● **Task objective**
Set out exactly every line of the entries below, starting at the line that holds "(at 0.2 -3.1)" and stopping after the line that holds "(at -1.4 -3.1)".

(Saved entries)
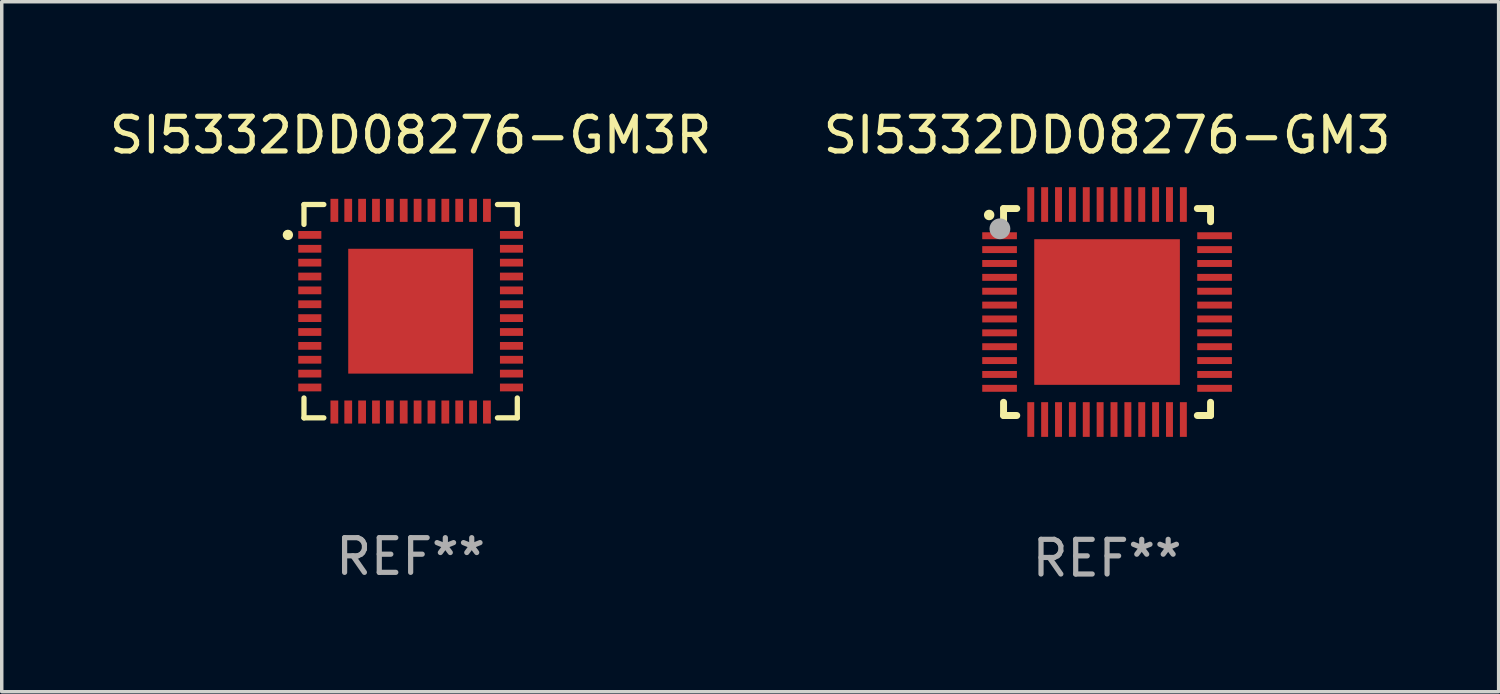
<source format=kicad_pcb>
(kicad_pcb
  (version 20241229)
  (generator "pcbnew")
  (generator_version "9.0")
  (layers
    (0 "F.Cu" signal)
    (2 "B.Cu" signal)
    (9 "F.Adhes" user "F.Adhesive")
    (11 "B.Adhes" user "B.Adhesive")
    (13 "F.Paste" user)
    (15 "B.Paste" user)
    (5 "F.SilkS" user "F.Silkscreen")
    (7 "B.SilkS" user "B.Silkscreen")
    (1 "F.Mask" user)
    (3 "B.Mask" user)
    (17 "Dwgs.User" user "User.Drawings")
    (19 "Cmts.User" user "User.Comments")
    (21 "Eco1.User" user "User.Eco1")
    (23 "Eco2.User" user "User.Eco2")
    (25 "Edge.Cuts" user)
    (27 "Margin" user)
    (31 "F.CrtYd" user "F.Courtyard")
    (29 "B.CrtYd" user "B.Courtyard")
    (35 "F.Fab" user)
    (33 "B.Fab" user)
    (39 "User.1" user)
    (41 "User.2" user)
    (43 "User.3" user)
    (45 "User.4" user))
  (footprint "SI5332DD08276-GM3"
    (layer "F.Cu")
    (at 28.875 5.948)
    (property "Reference" "SI5332DD08276-GM3" (at 0 -5.1 0) (layer "F.SilkS") (effects (font (size 1 1) (thickness 0.15))))
    (attr through_hole)
    (fp_line (start -2.985 -2.985) (end -2.604 -2.985) (stroke (width 0.2) (type solid)) (layer "F.SilkS"))
    (fp_line (start -2.985 -2.604) (end -2.985 -2.985) (stroke (width 0.2) (type solid)) (layer "F.SilkS"))
    (fp_line (start -2.985 2.984) (end -2.985 2.603) (stroke (width 0.2) (type solid)) (layer "F.SilkS"))
    (fp_line (start -2.604 2.984) (end -2.985 2.984) (stroke (width 0.2) (type solid)) (layer "F.SilkS"))
    (fp_line (start 2.603 -2.985) (end 2.984 -2.985) (stroke (width 0.2) (type solid)) (layer "F.SilkS"))
    (fp_line (start 2.984 -2.985) (end 2.984 -2.604) (stroke (width 0.2) (type solid)) (layer "F.SilkS"))
    (fp_line (start 2.984 2.603) (end 2.984 2.984) (stroke (width 0.2) (type solid)) (layer "F.SilkS"))
    (fp_line (start 2.984 2.984) (end 2.603 2.984) (stroke (width 0.2) (type solid)) (layer "F.SilkS"))
    (fp_arc (start -3.400076 -2.797562) (mid -3.400081 -2.798806) (end -3.400076 -2.800051) (stroke (width 0.3) (type solid)) (layer "F.SilkS"))
    (fp_circle (center -3 -3) (end -2.97 -3) (stroke (width 0.06) (type solid)) (fill no) (layer "F.SilkS"))
    (fp_circle (center -3.09 -2.4) (end -2.94 -2.4) (stroke (width 0.3) (type solid)) (fill no) (layer "F.Fab"))
    (fp_text user "REF**" (at 0 7.1 0) (layer "F.Fab") (effects (font (size 1 1) (thickness 0.15))))
    (pad "1" smd rect (at -3.1 -2.2) (size 1 0.2) (layers "F.Cu" "F.Mask" "F.Paste"))
    (pad "2" smd rect (at -3.1 -1.8) (size 1 0.2) (layers "F.Cu" "F.Mask" "F.Paste"))
    (pad "3" smd rect (at -3.1 -1.4) (size 1 0.2) (layers "F.Cu" "F.Mask" "F.Paste"))
    (pad "4" smd rect (at -3.1 -1) (size 1 0.2) (layers "F.Cu" "F.Mask" "F.Paste"))
    (pad "5" smd rect (at -3.1 -0.6) (size 1 0.2) (layers "F.Cu" "F.Mask" "F.Paste"))
    (pad "6" smd rect (at -3.1 -0.2) (size 1 0.2) (layers "F.Cu" "F.Mask" "F.Paste"))
    (pad "7" smd rect (at -3.1 0.2) (size 1 0.2) (layers "F.Cu" "F.Mask" "F.Paste"))
    (pad "8" smd rect (at -3.1 0.6) (size 1 0.2) (layers "F.Cu" "F.Mask" "F.Paste"))
    (pad "9" smd rect (at -3.1 1) (size 1 0.2) (layers "F.Cu" "F.Mask" "F.Paste"))
    (pad "10" smd rect (at -3.1 1.4) (size 1 0.2) (layers "F.Cu" "F.Mask" "F.Paste"))
    (pad "11" smd rect (at -3.1 1.8) (size 1 0.2) (layers "F.Cu" "F.Mask" "F.Paste"))
    (pad "12" smd rect (at -3.1 2.2) (size 1 0.2) (layers "F.Cu" "F.Mask" "F.Paste"))
    (pad "13" smd rect (at -2.2 3.1) (size 0.2 1) (layers "F.Cu" "F.Mask" "F.Paste"))
    (pad "14" smd rect (at -1.8 3.1) (size 0.2 1) (layers "F.Cu" "F.Mask" "F.Paste"))
    (pad "15" smd rect (at -1.4 3.1) (size 0.2 1) (layers "F.Cu" "F.Mask" "F.Paste"))
    (pad "16" smd rect (at -1 3.1) (size 0.2 1) (layers "F.Cu" "F.Mask" "F.Paste"))
    (pad "17" smd rect (at -0.6 3.1) (size 0.2 1) (layers "F.Cu" "F.Mask" "F.Paste"))
    (pad "18" smd rect (at -0.2 3.1) (size 0.2 1) (layers "F.Cu" "F.Mask" "F.Paste"))
    (pad "19" smd rect (at 0.2 3.1) (size 0.2 1) (layers "F.Cu" "F.Mask" "F.Paste"))
    (pad "20" smd rect (at 0.6 3.1) (size 0.2 1) (layers "F.Cu" "F.Mask" "F.Paste"))
    (pad "21" smd rect (at 1 3.1) (size 0.2 1) (layers "F.Cu" "F.Mask" "F.Paste"))
    (pad "22" smd rect (at 1.4 3.1) (size 0.2 1) (layers "F.Cu" "F.Mask" "F.Paste"))
    (pad "23" smd rect (at 1.8 3.1) (size 0.2 1) (layers "F.Cu" "F.Mask" "F.Paste"))
    (pad "24" smd rect (at 2.2 3.1) (size 0.2 1) (layers "F.Cu" "F.Mask" "F.Paste"))
    (pad "25" smd rect (at 3.1 2.2) (size 1 0.2) (layers "F.Cu" "F.Mask" "F.Paste"))
    (pad "26" smd rect (at 3.1 1.8) (size 1 0.2) (layers "F.Cu" "F.Mask" "F.Paste"))
    (pad "27" smd rect (at 3.1 1.4) (size 1 0.2) (layers "F.Cu" "F.Mask" "F.Paste"))
    (pad "28" smd rect (at 3.1 1) (size 1 0.2) (layers "F.Cu" "F.Mask" "F.Paste"))
    (pad "29" smd rect (at 3.1 0.6) (size 1 0.2) (layers "F.Cu" "F.Mask" "F.Paste"))
    (pad "30" smd rect (at 3.1 0.2) (size 1 0.2) (layers "F.Cu" "F.Mask" "F.Paste"))
    (pad "31" smd rect (at 3.1 -0.2) (size 1 0.2) (layers "F.Cu" "F.Mask" "F.Paste"))
    (pad "32" smd rect (at 3.1 -0.6) (size 1 0.2) (layers "F.Cu" "F.Mask" "F.Paste"))
    (pad "33" smd rect (at 3.1 -1) (size 1 0.2) (layers "F.Cu" "F.Mask" "F.Paste"))
    (pad "34" smd rect (at 3.1 -1.4) (size 1 0.2) (layers "F.Cu" "F.Mask" "F.Paste"))
    (pad "35" smd rect (at 3.1 -1.8) (size 1 0.2) (layers "F.Cu" "F.Mask" "F.Paste"))
    (pad "36" smd rect (at 3.1 -2.2) (size 1 0.2) (layers "F.Cu" "F.Mask" "F.Paste"))
    (pad "37" smd rect (at 2.2 -3.1) (size 0.2 1) (layers "F.Cu" "F.Mask" "F.Paste"))
    (pad "38" smd rect (at 1.8 -3.1) (size 0.2 1) (layers "F.Cu" "F.Mask" "F.Paste"))
    (pad "39" smd rect (at 1.4 -3.1) (size 0.2 1) (layers "F.Cu" "F.Mask" "F.Paste"))
    (pad "40" smd rect (at 1 -3.1) (size 0.2 1) (layers "F.Cu" "F.Mask" "F.Paste"))
    (pad "41" smd rect (at 0.6 -3.1) (size 0.2 1) (layers "F.Cu" "F.Mask" "F.Paste"))
    (pad "42" smd rect (at 0.2 -3.1) (size 0.2 1) (layers "F.Cu" "F.Mask" "F.Paste"))
    (pad "43" smd rect (at -0.2 -3.1) (size 0.2 1) (layers "F.Cu" "F.Mask" "F.Paste"))
    (pad "44" smd rect (at -0.6 -3.1) (size 0.2 1) (layers "F.Cu" "F.Mask" "F.Paste"))
    (pad "45" smd rect (at -1 -3.1) (size 0.2 1) (layers "F.Cu" "F.Mask" "F.Paste"))
    (pad "46" smd rect (at -1.4 -3.1) (size 0.2 1) (layers "F.Cu" "F.Mask" "F.Paste"))
    (pad "47" smd rect (at -1.8 -3.1) (size 0.2 1) (layers "F.Cu" "F.Mask" "F.Paste"))
    (pad "48" smd rect (at -2.2 -3.1) (size 0.2 1) (layers "F.Cu" "F.Mask" "F.Paste"))
    (pad "49" smd rect (at -0.000127 0) (size 4.2 4.2) (layers "F.Cu" "F.Mask" "F.Paste")))
  (footprint "SI5332DD08276-GM3R"
    (layer "F.Cu")
    (at 8.792 5.924)
    (property "Reference" "SI5332DD08276-GM3R" (at 0 -5.076 0) (layer "F.SilkS") (effects (font (size 1 1) (thickness 0.15))))
    (attr through_hole)
    (fp_line (start -3.076 -3.076) (end -3.076 -2.503) (stroke (width 0.152) (type solid)) (layer "F.SilkS"))
    (fp_line (start -3.076 3.076) (end -3.076 2.503) (stroke (width 0.152) (type solid)) (layer "F.SilkS"))
    (fp_line (start -2.503 -3.076) (end -3.076 -3.076) (stroke (width 0.152) (type solid)) (layer "F.SilkS"))
    (fp_line (start -2.503 3.076) (end -3.076 3.076) (stroke (width 0.152) (type solid)) (layer "F.SilkS"))
    (fp_line (start 2.503 -3.076) (end 3.076 -3.076) (stroke (width 0.152) (type solid)) (layer "F.SilkS"))
    (fp_line (start 2.503 3.076) (end 3.076 3.076) (stroke (width 0.152) (type solid)) (layer "F.SilkS"))
    (fp_line (start 3.076 -3.076) (end 3.076 -2.503) (stroke (width 0.152) (type solid)) (layer "F.SilkS"))
    (fp_line (start 3.076 3.076) (end 3.076 2.503) (stroke (width 0.152) (type solid)) (layer "F.SilkS"))
    (fp_circle (center -3.54 -2.2) (end -3.465 -2.2) (stroke (width 0.15) (type solid)) (fill no) (layer "F.SilkS"))
    (fp_text user "REF**" (at 0 7.076 0) (layer "F.Fab") (effects (font (size 1 1) (thickness 0.15))))
    (pad "1" smd rect (at -2.908 -2.2) (size 0.665 0.224) (layers "F.Cu" "F.Mask" "F.Paste"))
    (pad "2" smd rect (at -2.908 -1.8) (size 0.665 0.224) (layers "F.Cu" "F.Mask" "F.Paste"))
    (pad "3" smd rect (at -2.908 -1.4) (size 0.665 0.224) (layers "F.Cu" "F.Mask" "F.Paste"))
    (pad "4" smd rect (at -2.908 -1) (size 0.665 0.224) (layers "F.Cu" "F.Mask" "F.Paste"))
    (pad "5" smd rect (at -2.908 -0.6) (size 0.665 0.224) (layers "F.Cu" "F.Mask" "F.Paste"))
    (pad "6" smd rect (at -2.908 -0.2) (size 0.665 0.224) (layers "F.Cu" "F.Mask" "F.Paste"))
    (pad "7" smd rect (at -2.908 0.2) (size 0.665 0.224) (layers "F.Cu" "F.Mask" "F.Paste"))
    (pad "8" smd rect (at -2.908 0.6) (size 0.665 0.224) (layers "F.Cu" "F.Mask" "F.Paste"))
    (pad "9" smd rect (at -2.908 1) (size 0.665 0.224) (layers "F.Cu" "F.Mask" "F.Paste"))
    (pad "10" smd rect (at -2.908 1.4) (size 0.665 0.224) (layers "F.Cu" "F.Mask" "F.Paste"))
    (pad "11" smd rect (at -2.908 1.8) (size 0.665 0.224) (layers "F.Cu" "F.Mask" "F.Paste"))
    (pad "12" smd rect (at -2.908 2.2) (size 0.665 0.224) (layers "F.Cu" "F.Mask" "F.Paste"))
    (pad "13" smd rect (at -2.2 2.908) (size 0.224 0.665) (layers "F.Cu" "F.Mask" "F.Paste"))
    (pad "14" smd rect (at -1.8 2.908) (size 0.224 0.665) (layers "F.Cu" "F.Mask" "F.Paste"))
    (pad "15" smd rect (at -1.4 2.908) (size 0.224 0.665) (layers "F.Cu" "F.Mask" "F.Paste"))
    (pad "16" smd rect (at -1 2.908) (size 0.224 0.665) (layers "F.Cu" "F.Mask" "F.Paste"))
    (pad "17" smd rect (at -0.6 2.908) (size 0.224 0.665) (layers "F.Cu" "F.Mask" "F.Paste"))
    (pad "18" smd rect (at -0.2 2.908) (size 0.224 0.665) (layers "F.Cu" "F.Mask" "F.Paste"))
    (pad "19" smd rect (at 0.2 2.908) (size 0.224 0.665) (layers "F.Cu" "F.Mask" "F.Paste"))
    (pad "20" smd rect (at 0.6 2.908) (size 0.224 0.665) (layers "F.Cu" "F.Mask" "F.Paste"))
    (pad "21" smd rect (at 1 2.908) (size 0.224 0.665) (layers "F.Cu" "F.Mask" "F.Paste"))
    (pad "22" smd rect (at 1.4 2.908) (size 0.224 0.665) (layers "F.Cu" "F.Mask" "F.Paste"))
    (pad "23" smd rect (at 1.8 2.908) (size 0.224 0.665) (layers "F.Cu" "F.Mask" "F.Paste"))
    (pad "24" smd rect (at 2.2 2.908) (size 0.224 0.665) (layers "F.Cu" "F.Mask" "F.Paste"))
    (pad "25" smd rect (at 2.908 2.2) (size 0.665 0.224) (layers "F.Cu" "F.Mask" "F.Paste"))
    (pad "26" smd rect (at 2.908 1.8) (size 0.665 0.224) (layers "F.Cu" "F.Mask" "F.Paste"))
    (pad "27" smd rect (at 2.908 1.4) (size 0.665 0.224) (layers "F.Cu" "F.Mask" "F.Paste"))
    (pad "28" smd rect (at 2.908 1) (size 0.665 0.224) (layers "F.Cu" "F.Mask" "F.Paste"))
    (pad "29" smd rect (at 2.908 0.6) (size 0.665 0.224) (layers "F.Cu" "F.Mask" "F.Paste"))
    (pad "30" smd rect (at 2.908 0.2) (size 0.665 0.224) (layers "F.Cu" "F.Mask" "F.Paste"))
    (pad "31" smd rect (at 2.908 -0.2) (size 0.665 0.224) (layers "F.Cu" "F.Mask" "F.Paste"))
    (pad "32" smd rect (at 2.908 -0.6) (size 0.665 0.224) (layers "F.Cu" "F.Mask" "F.Paste"))
    (pad "33" smd rect (at 2.908 -1) (size 0.665 0.224) (layers "F.Cu" "F.Mask" "F.Paste"))
    (pad "34" smd rect (at 2.908 -1.4) (size 0.665 0.224) (layers "F.Cu" "F.Mask" "F.Paste"))
    (pad "35" smd rect (at 2.908 -1.8) (size 0.665 0.224) (layers "F.Cu" "F.Mask" "F.Paste"))
    (pad "36" smd rect (at 2.908 -2.2) (size 0.665 0.224) (layers "F.Cu" "F.Mask" "F.Paste"))
    (pad "37" smd rect (at 2.2 -2.908) (size 0.224 0.665) (layers "F.Cu" "F.Mask" "F.Paste"))
    (pad "38" smd rect (at 1.8 -2.908) (size 0.224 0.665) (layers "F.Cu" "F.Mask" "F.Paste"))
    (pad "39" smd rect (at 1.4 -2.908) (size 0.224 0.665) (layers "F.Cu" "F.Mask" "F.Paste"))
    (pad "40" smd rect (at 1 -2.908) (size 0.224 0.665) (layers "F.Cu" "F.Mask" "F.Paste"))
    (pad "41" smd rect (at 0.6 -2.908) (size 0.224 0.665) (layers "F.Cu" "F.Mask" "F.Paste"))
    (pad "42" smd rect (at 0.2 -2.908) (size 0.224 0.665) (layers "F.Cu" "F.Mask" "F.Paste"))
    (pad "43" smd rect (at -0.2 -2.908) (size 0.224 0.665) (layers "F.Cu" "F.Mask" "F.Paste"))
    (pad "44" smd rect (at -0.6 -2.908) (size 0.224 0.665) (layers "F.Cu" "F.Mask" "F.Paste"))
    (pad "45" smd rect (at -1 -2.908) (size 0.224 0.665) (layers "F.Cu" "F.Mask" "F.Paste"))
    (pad "46" smd rect (at -1.4 -2.908) (size 0.224 0.665) (layers "F.Cu" "F.Mask" "F.Paste"))
    (pad "47" smd rect (at -1.8 -2.908) (size 0.224 0.665) (layers "F.Cu" "F.Mask" "F.Paste"))
    (pad "48" smd rect (at -2.2 -2.908) (size 0.224 0.665) (layers "F.Cu" "F.Mask" "F.Paste"))
    (pad "49" smd rect (at 0 0) (size 3.6 3.6) (layers "F.Cu" "F.Mask" "F.Paste")))
  (gr_rect
    (start -3 -3)
    (end 40.167 16.897)
    (stroke (width 0.1) (type default))
    (fill no)
    (layer "Edge.Cuts")))
</source>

● **Answer for the task**
    (pad "42" smd rect (at 0.2 -3.1) (size 0.2 1) (layers "F.Cu" "F.Mask" "F.Paste"))
    (pad "43" smd rect (at -0.2 -3.1) (size 0.2 1) (layers "F.Cu" "F.Mask" "F.Paste"))
    (pad "44" smd rect (at -0.6 -3.1) (size 0.2 1) (layers "F.Cu" "F.Mask" "F.Paste"))
    (pad "45" smd rect (at -1 -3.1) (size 0.2 1) (layers "F.Cu" "F.Mask" "F.Paste"))
    (pad "46" smd rect (at -1.4 -3.1) (size 0.2 1) (layers "F.Cu" "F.Mask" "F.Paste"))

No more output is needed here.